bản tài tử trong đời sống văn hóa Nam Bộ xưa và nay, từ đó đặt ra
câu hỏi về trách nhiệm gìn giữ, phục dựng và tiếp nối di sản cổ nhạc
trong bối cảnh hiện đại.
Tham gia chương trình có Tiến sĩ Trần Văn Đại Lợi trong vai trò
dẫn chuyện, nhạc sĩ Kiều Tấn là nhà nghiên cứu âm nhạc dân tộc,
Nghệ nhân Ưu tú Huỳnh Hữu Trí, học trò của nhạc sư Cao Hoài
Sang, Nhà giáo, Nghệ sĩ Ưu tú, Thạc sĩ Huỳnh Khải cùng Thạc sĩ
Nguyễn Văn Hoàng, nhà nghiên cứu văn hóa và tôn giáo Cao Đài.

...

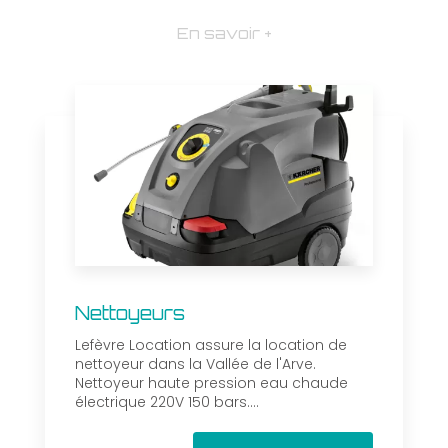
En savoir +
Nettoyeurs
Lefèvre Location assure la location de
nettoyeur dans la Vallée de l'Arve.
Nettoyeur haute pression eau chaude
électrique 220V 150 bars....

---

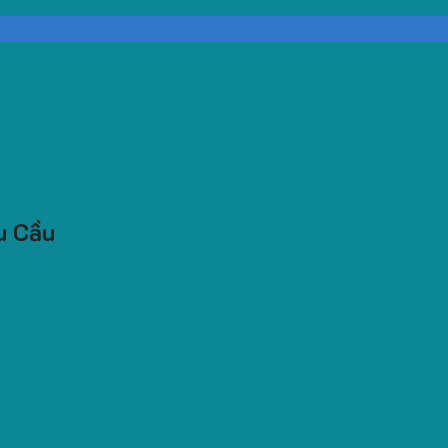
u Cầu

** WRITTEN TASK **
Reprint exactly the lines above that start at the one with "Sang, Nhà giáo, Nghệ" and end at the one with "Nguyễn Văn Hoàng, nhà", keeping both and adding none.

** EXPECTED ANSWER **
Sang, Nhà giáo, Nghệ sĩ Ưu tú, Thạc sĩ Huỳnh Khải cùng Thạc sĩ
Nguyễn Văn Hoàng, nhà nghiên cứu văn hóa và tôn giáo Cao Đài.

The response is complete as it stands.